DEAR MR. BLACK & BLUE: For years, my best friend in life was my German shepherd dog, Adolf. He slept on the foot of my bed at night, fetched my newspaper in the morning, galloped happily about Laurelhurst Park every evening while I sat on a bench and relaxed. A month ago, sadly, someone spread poisoned hamburger about the park. Adolf ate some and died. Now I am a man alone.

Mr. B&B, how could anyone be so cruel? Don’t people realize that dog owners love their pets? I am so depressed, I have thought about ending it all.
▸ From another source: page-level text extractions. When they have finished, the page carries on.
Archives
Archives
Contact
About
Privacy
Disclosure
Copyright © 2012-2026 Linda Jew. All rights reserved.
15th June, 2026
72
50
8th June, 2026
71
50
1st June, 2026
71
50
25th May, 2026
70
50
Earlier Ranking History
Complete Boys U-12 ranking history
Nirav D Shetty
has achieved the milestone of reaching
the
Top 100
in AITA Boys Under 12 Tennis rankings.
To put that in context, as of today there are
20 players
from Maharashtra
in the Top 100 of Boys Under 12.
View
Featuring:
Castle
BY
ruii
DEAR GRIEVING: Dude, any man who shares his bed with a dog OUGHT to end it all. Consider substituting a woman. Or even another man. As to that newspaper -- how could you read the thing with dog slobber all over it? Too bad park vigilantes greased ol’ Adolf, but I understand their reasoning. You have leash laws in Portland, right? You ain’t supposed to sit on a bench and let your giant German shepherd chase joggers, terrorize toddlers and crap on the grass. That doesn’t amount to love of your pet, it amounts to callous disregard of your fellow man.